La storia di Claudio Zanoni, musicista e vignaiolo, si intreccia con l’amore per il vino e la solidarietà.
Questo affascinante racconto parla non solo di un alcolico frizzante, ma di un progetto sociale che porta insieme musica e vino, riunendo persone e passioni. Allora, scopriamo cosa si nasconde dietro il rosato frizzante “Avamata“.
Claudio Zanoni è conosciuto principalmente come musicista. Ha fatto parte dei Ridillo, un gruppo di successo nel panorama soul-funk italiano, ma oltre alla musica, ci sono meno noti però altre sfere della sua vita. Spesso si è esibito nei vari eventi della sponda del lago di Garda, dove è riuscito a lasciare la sua impronta. Ma ciò che sorprende è scoprire che ha un’altra grande passione: il vino. Non un semplice appassionato, ma un vignaiolo. Si è immerso in questo mondo in modo del tutto inaspettato per molti. Claudio decide di dedicarsi alla produzione di vino, ed è proprio questa l’origine della sua avventura vinicola.
A Gonzaga, nel Mantovano, Claudio collabora con un gruppo di amici e giovani disabili di una cooperativa sociale. Questo aspetto sociale è fondamentale poiché il lavoro della vendemmia non è solo operativo, ma segna anche un passo verso l’inclusione. La raccolta delle uve diventa un momento collettivo di condivisione, dove ognuno contribuisce con il proprio impegno e creatività. Ma non solo, l’intero processo di realizzazione del vino diviene un’esperienza significativa, dando vita a un prodotto che rappresenta una comunità. È un esempio toccante di come il vino può unire le persone e darle un senso di scopo.
La produzione del vino “Avamata”
La prima produzione vinicola di questo gruppo è un rosato frizzante, realizzato interamente con uve di sorbara, una varietà tradizionale del territorio. Questo vino ha una caratteristica particolarita: la rifermentazione “sui lieviti” in bottiglia. Non si tratta solo di un’aggiunta tecnico – questo processo conferisce al vino quel frizzante e vivace carattere che lo rende unico. La vendemmia è stata eseguita interamente a mano, con i ragazzi della cooperativa che hanno avuto l’opportunità di partecipare attivamente. Hanno anche curato la creazione dell’etichetta, un aspetto che rende il vino ancora più speciale, poiché porta con sé una storia e dei volti noti a chi lo degusterà.
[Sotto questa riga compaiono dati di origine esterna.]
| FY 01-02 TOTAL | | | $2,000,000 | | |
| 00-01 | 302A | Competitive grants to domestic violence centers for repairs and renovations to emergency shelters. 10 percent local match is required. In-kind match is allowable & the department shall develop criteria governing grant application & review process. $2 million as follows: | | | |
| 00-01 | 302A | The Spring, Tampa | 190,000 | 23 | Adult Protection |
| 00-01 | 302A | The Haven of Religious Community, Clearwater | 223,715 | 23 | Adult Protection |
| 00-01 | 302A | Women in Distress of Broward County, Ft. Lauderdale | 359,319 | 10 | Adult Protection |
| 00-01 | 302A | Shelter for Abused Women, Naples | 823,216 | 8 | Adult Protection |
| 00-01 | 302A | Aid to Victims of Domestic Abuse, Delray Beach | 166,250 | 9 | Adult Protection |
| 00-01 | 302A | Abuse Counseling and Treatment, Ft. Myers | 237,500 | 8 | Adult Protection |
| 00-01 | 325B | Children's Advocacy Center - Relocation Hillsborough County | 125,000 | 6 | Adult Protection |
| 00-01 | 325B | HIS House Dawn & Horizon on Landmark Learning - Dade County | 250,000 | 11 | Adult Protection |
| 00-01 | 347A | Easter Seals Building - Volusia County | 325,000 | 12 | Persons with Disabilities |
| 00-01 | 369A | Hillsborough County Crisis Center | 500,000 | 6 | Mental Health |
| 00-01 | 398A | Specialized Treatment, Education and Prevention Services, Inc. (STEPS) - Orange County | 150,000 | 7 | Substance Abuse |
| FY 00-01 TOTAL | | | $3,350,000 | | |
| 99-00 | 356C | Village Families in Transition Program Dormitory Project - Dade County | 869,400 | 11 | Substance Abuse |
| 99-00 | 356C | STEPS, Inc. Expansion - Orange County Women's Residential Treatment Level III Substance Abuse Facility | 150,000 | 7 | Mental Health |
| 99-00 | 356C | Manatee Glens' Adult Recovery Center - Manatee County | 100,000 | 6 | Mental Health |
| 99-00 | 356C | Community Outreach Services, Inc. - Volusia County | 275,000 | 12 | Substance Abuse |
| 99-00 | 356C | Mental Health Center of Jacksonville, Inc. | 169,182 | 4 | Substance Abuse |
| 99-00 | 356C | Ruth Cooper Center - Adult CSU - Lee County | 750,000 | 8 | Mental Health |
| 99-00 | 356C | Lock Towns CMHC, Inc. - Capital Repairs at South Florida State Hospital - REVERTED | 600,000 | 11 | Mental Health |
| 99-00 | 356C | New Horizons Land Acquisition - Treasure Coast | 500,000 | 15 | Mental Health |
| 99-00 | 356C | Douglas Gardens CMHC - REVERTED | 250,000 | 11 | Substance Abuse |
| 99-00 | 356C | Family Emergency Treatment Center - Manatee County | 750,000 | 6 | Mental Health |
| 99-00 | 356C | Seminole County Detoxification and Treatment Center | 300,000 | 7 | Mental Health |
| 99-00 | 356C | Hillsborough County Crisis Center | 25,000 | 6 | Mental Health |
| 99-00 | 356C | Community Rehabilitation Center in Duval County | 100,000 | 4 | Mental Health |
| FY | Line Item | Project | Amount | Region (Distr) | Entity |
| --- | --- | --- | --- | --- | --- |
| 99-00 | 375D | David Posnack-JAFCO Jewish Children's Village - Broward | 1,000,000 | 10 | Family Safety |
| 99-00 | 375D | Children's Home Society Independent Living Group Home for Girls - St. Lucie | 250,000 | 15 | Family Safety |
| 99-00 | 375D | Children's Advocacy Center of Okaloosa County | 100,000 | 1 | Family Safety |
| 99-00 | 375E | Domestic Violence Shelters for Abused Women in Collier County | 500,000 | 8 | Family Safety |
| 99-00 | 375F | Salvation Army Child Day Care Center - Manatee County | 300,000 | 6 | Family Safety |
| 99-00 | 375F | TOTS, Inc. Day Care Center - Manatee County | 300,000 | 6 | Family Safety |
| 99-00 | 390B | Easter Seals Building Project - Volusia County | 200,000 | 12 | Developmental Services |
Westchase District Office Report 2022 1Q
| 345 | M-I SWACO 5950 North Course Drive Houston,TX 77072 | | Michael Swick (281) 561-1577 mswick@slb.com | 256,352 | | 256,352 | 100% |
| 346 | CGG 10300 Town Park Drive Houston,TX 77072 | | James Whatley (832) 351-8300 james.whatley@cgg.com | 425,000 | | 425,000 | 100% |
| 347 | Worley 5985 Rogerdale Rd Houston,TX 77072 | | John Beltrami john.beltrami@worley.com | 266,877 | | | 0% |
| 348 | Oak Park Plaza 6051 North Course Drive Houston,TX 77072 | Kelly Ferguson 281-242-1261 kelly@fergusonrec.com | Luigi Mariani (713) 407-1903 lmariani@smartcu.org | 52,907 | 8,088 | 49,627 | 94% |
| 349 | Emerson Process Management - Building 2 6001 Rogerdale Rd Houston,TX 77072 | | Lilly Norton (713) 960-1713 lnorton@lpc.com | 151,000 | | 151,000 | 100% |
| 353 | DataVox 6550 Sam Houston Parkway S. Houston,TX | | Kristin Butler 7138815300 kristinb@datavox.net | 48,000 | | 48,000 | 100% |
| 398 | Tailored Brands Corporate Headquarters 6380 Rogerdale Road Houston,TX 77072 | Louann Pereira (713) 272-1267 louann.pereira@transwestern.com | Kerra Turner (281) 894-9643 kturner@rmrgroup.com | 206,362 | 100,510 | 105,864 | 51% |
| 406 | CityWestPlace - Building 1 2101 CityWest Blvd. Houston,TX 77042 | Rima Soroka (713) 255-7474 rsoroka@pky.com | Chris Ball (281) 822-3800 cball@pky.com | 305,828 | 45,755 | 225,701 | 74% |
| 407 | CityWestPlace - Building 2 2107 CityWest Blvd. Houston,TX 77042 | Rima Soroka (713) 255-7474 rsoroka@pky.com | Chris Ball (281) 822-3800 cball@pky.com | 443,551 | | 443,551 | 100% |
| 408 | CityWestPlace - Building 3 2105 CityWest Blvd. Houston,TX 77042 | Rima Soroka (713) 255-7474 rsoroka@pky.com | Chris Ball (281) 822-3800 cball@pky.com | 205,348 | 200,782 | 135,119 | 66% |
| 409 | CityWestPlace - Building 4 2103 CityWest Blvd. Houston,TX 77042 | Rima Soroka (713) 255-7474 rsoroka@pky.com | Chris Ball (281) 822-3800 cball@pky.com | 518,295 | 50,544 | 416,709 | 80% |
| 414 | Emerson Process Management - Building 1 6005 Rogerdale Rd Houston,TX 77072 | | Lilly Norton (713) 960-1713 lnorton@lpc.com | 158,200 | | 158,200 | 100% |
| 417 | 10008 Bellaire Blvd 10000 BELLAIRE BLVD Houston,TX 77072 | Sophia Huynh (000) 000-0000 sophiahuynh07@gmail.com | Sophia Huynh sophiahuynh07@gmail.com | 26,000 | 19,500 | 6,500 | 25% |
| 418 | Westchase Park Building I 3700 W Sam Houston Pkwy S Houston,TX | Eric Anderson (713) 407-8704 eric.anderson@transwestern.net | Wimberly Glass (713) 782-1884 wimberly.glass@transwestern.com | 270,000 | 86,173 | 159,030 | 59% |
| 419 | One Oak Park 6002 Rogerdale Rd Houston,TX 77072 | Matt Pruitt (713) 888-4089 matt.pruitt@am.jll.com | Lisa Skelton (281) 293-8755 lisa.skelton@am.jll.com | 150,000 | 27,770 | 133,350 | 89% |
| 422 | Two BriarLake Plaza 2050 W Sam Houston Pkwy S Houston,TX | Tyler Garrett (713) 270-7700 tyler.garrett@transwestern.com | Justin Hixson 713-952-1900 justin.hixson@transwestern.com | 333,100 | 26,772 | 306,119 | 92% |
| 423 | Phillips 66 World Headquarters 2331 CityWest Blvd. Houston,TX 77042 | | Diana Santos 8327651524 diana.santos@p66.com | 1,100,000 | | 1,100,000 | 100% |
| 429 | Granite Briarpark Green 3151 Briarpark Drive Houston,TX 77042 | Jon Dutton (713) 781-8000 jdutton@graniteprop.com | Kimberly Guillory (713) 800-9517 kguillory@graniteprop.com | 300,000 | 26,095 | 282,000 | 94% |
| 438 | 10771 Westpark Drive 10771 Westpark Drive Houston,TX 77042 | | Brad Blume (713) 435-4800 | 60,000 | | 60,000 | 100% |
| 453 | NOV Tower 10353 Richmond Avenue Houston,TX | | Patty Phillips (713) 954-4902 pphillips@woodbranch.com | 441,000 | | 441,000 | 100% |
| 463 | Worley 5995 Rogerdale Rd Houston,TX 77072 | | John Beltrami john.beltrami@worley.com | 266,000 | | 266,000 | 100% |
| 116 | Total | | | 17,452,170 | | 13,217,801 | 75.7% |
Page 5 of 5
Quando si assaggia questo vino, è possibile notare molteplici sfumature profumate: fragoline di bosco e ribes danzano nel bicchiere, creando un bouquet fresco e invitante. Anche il sapore rispecchia la freschezza dell’uva, lasciando una pizzicante sensazione al palato. Perfetto per accompagnare piatti tipici della cucina padana, come tagliatelle al ragù o semplicemente deciso e buono da bere anche da solo. Un vino che racconta di un territorio e della sua gente. La produzione avanza, ma c’è ancora bisogno di pazienza, poiché i vini “sur lie” hanno bisogno di tempo per esprimersi pienamente. E alla fine della giornata, c’è sempre l’attesa di assaporare ulteriori creazioni da questa avventura.
Un progetto di inclusione e musica
L’etichetta del vino “Avamata” non è solo un nome, ma nasconde una storia ricca di significato. Questo termine significa “ape pazza”, utilizzato in modo colloquiale per descrivere qualcuno che non trova pace. La scelta del nome rappresenta perfettamente l’energia e l’entusiasmo del gruppo coinvolto nel progetto. L’associazione Borderland, con la quale lavorano, è quella che facilita la connessione tra musica e vino, offrendo ai ragazzi della cooperativa l’opportunità di esplorare una delle loro passioni più profonde. Infatti, questa collaborazione è frutto di impegno pluriennale, culminato in eventi di successo come il festival jazz “Nessuno escluso”.
Grazie a questo investimento sociale, il team di Claudio ha potuto allacciare anche rapporti con grandi nomi della musica, come Fresu e Bollani, che si sono uniti al progetto, dando risalto all’importanza di una comunità coesa. Qui non si parla solo di creare un prodotto ma di costruire legami, di scoprire talenti, e di mettere in evidenza storie di vita e resilienza. Ogni bottiglia di Avamata non è solamente vino, ma un simbolo di speranza e di unioni, un brindisi a tutti coloro che quotidianamente lavorano per inclusione e solidarietà.
È straordinario come in questo contesto si integri la musica con la viticoltura, dove ogni sorso di vino racconta una melodia. Questo è ciò che rende questo progetto davvero unico e degno di rispetto. La produzione continua nel tempo e ora i riflettori sono puntati su un futuro “metodo classico”, aspettando con entusiasmo cosa potrà riservare questo viaggio.